▶ _GIVEN TASK_: Reproduce the material with every "top row first" swapped for "uppermost row first", leaving everything else unchanged.

Recorded data

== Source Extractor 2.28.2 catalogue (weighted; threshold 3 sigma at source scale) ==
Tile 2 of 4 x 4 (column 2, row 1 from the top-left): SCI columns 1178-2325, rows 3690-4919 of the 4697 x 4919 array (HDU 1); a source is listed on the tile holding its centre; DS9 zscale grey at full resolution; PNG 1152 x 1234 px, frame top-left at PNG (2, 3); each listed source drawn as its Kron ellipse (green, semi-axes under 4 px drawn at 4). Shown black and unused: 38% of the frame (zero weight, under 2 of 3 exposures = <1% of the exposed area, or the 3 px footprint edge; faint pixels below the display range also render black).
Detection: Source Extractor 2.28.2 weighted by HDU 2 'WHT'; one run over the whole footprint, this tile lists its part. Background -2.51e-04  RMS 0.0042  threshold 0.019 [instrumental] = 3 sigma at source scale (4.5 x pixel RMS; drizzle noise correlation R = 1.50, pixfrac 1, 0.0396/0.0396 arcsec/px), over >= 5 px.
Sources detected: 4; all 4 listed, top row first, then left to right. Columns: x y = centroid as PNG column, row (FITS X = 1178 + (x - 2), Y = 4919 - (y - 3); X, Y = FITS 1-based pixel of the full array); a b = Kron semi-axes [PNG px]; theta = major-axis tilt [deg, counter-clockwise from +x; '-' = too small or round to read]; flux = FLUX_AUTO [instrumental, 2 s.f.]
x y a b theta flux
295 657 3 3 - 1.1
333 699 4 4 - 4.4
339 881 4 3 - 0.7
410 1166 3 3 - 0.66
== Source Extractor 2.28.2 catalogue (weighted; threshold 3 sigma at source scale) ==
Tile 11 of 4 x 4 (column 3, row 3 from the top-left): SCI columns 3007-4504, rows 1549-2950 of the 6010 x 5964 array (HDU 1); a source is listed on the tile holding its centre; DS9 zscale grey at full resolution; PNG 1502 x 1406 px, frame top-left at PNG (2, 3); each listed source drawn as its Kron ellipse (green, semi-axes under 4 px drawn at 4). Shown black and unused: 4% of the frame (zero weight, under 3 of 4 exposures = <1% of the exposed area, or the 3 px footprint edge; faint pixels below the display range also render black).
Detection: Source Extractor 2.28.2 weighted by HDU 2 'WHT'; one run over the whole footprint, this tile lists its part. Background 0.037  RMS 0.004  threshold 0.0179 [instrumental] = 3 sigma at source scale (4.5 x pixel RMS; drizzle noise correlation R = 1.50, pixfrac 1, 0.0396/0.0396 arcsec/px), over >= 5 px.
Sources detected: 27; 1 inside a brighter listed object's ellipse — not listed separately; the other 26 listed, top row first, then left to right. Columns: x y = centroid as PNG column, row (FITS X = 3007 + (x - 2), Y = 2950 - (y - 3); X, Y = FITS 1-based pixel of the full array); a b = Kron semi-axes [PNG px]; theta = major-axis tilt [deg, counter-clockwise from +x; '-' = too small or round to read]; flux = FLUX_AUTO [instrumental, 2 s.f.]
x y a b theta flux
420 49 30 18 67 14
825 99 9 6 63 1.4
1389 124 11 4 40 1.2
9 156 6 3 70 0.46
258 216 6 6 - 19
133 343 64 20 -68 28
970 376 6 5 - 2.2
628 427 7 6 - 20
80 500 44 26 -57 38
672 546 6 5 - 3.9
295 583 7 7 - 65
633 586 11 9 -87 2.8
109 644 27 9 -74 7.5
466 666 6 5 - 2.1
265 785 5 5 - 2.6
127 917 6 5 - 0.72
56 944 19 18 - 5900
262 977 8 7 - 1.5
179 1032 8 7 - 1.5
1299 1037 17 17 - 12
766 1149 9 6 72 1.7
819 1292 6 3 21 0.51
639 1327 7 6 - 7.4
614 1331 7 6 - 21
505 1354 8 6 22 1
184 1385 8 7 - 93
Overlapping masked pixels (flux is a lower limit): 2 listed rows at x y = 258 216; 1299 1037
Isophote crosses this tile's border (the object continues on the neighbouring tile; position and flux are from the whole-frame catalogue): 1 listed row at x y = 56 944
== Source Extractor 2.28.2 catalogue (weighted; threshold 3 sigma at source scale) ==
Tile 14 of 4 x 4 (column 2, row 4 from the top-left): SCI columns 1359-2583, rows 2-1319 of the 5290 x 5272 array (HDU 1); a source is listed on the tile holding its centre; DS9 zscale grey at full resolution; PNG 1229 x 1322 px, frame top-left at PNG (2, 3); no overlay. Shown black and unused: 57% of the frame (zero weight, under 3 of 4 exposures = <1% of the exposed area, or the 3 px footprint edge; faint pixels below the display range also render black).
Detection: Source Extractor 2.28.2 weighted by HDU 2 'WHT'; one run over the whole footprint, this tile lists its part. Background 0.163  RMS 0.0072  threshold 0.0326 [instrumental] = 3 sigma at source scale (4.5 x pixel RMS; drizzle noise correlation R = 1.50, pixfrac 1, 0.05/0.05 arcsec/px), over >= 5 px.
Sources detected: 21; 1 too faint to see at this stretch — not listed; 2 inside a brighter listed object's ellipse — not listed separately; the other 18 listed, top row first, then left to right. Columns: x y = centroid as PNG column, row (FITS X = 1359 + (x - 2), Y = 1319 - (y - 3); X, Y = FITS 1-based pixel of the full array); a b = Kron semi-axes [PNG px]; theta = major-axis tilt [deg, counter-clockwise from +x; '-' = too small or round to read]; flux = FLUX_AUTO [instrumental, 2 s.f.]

▶ _RIGHT ANSWER_:
== Source Extractor 2.28.2 catalogue (weighted; threshold 3 sigma at source scale) ==
Tile 2 of 4 x 4 (column 2, row 1 from the top-left): SCI columns 1178-2325, rows 3690-4919 of the 4697 x 4919 array (HDU 1); a source is listed on the tile holding its centre; DS9 zscale grey at full resolution; PNG 1152 x 1234 px, frame top-left at PNG (2, 3); each listed source drawn as its Kron ellipse (green, semi-axes under 4 px drawn at 4). Shown black and unused: 38% of the frame (zero weight, under 2 of 3 exposures = <1% of the exposed area, or the 3 px footprint edge; faint pixels below the display range also render black).
Detection: Source Extractor 2.28.2 weighted by HDU 2 'WHT'; one run over the whole footprint, this tile lists its part. Background -2.51e-04  RMS 0.0042  threshold 0.019 [instrumental] = 3 sigma at source scale (4.5 x pixel RMS; drizzle noise correlation R = 1.50, pixfrac 1, 0.0396/0.0396 arcsec/px), over >= 5 px.
Sources detected: 4; all 4 listed, uppermost row first, then left to right. Columns: x y = centroid as PNG column, row (FITS X = 1178 + (x - 2), Y = 4919 - (y - 3); X, Y = FITS 1-based pixel of the full array); a b = Kron semi-axes [PNG px]; theta = major-axis tilt [deg, counter-clockwise from +x; '-' = too small or round to read]; flux = FLUX_AUTO [instrumental, 2 s.f.]
x y a b theta flux
295 657 3 3 - 1.1
333 699 4 4 - 4.4
339 881 4 3 - 0.7
410 1166 3 3 - 0.66
== Source Extractor 2.28.2 catalogue (weighted; threshold 3 sigma at source scale) ==
Tile 11 of 4 x 4 (column 3, row 3 from the top-left): SCI columns 3007-4504, rows 1549-2950 of the 6010 x 5964 array (HDU 1); a source is listed on the tile holding its centre; DS9 zscale grey at full resolution; PNG 1502 x 1406 px, frame top-left at PNG (2, 3); each listed source drawn as its Kron ellipse (green, semi-axes under 4 px drawn at 4). Shown black and unused: 4% of the frame (zero weight, under 3 of 4 exposures = <1% of the exposed area, or the 3 px footprint edge; faint pixels below the display range also render black).
Detection: Source Extractor 2.28.2 weighted by HDU 2 'WHT'; one run over the whole footprint, this tile lists its part. Background 0.037  RMS 0.004  threshold 0.0179 [instrumental] = 3 sigma at source scale (4.5 x pixel RMS; drizzle noise correlation R = 1.50, pixfrac 1, 0.0396/0.0396 arcsec/px), over >= 5 px.
Sources detected: 27; 1 inside a brighter listed object's ellipse — not listed separately; the other 26 listed, uppermost row first, then left to right. Columns: x y = centroid as PNG column, row (FITS X = 3007 + (x - 2), Y = 2950 - (y - 3); X, Y = FITS 1-based pixel of the full array); a b = Kron semi-axes [PNG px]; theta = major-axis tilt [deg, counter-clockwise from +x; '-' = too small or round to read]; flux = FLUX_AUTO [instrumental, 2 s.f.]
x y a b theta flux
420 49 30 18 67 14
825 99 9 6 63 1.4
1389 124 11 4 40 1.2
9 156 6 3 70 0.46
258 216 6 6 - 19
133 343 64 20 -68 28
970 376 6 5 - 2.2
628 427 7 6 - 20
80 500 44 26 -57 38
672 546 6 5 - 3.9
295 583 7 7 - 65
633 586 11 9 -87 2.8
109 644 27 9 -74 7.5
466 666 6 5 - 2.1
265 785 5 5 - 2.6
127 917 6 5 - 0.72
56 944 19 18 - 5900
262 977 8 7 - 1.5
179 1032 8 7 - 1.5
1299 1037 17 17 - 12
766 1149 9 6 72 1.7
819 1292 6 3 21 0.51
639 1327 7 6 - 7.4
614 1331 7 6 - 21
505 1354 8 6 22 1
184 1385 8 7 - 93
Overlapping masked pixels (flux is a lower limit): 2 listed rows at x y = 258 216; 1299 1037
Isophote crosses this tile's border (the object continues on the neighbouring tile; position and flux are from the whole-frame catalogue): 1 listed row at x y = 56 944
== Source Extractor 2.28.2 catalogue (weighted; threshold 3 sigma at source scale) ==
Tile 14 of 4 x 4 (column 2, row 4 from the top-left): SCI columns 1359-2583, rows 2-1319 of the 5290 x 5272 array (HDU 1); a source is listed on the tile holding its centre; DS9 zscale grey at full resolution; PNG 1229 x 1322 px, frame top-left at PNG (2, 3); no overlay. Shown black and unused: 57% of the frame (zero weight, under 3 of 4 exposures = <1% of the exposed area, or the 3 px footprint edge; faint pixels below the display range also render black).
Detection: Source Extractor 2.28.2 weighted by HDU 2 'WHT'; one run over the whole footprint, this tile lists its part. Background 0.163  RMS 0.0072  threshold 0.0326 [instrumental] = 3 sigma at source scale (4.5 x pixel RMS; drizzle noise correlation R = 1.50, pixfrac 1, 0.05/0.05 arcsec/px), over >= 5 px.
Sources detected: 21; 1 too faint to see at this stretch — not listed; 2 inside a brighter listed object's ellipse — not listed separately; the other 18 listed, uppermost row first, then left to right. Columns: x y = centroid as PNG column, row (FITS X = 1359 + (x - 2), Y = 1319 - (y - 3); X, Y = FITS 1-based pixel of the full array); a b = Kron semi-axes [PNG px]; theta = major-axis tilt [deg, counter-clockwise from +x; '-' = too small or round to read]; flux = FLUX_AUTO [instrumental, 2 s.f.]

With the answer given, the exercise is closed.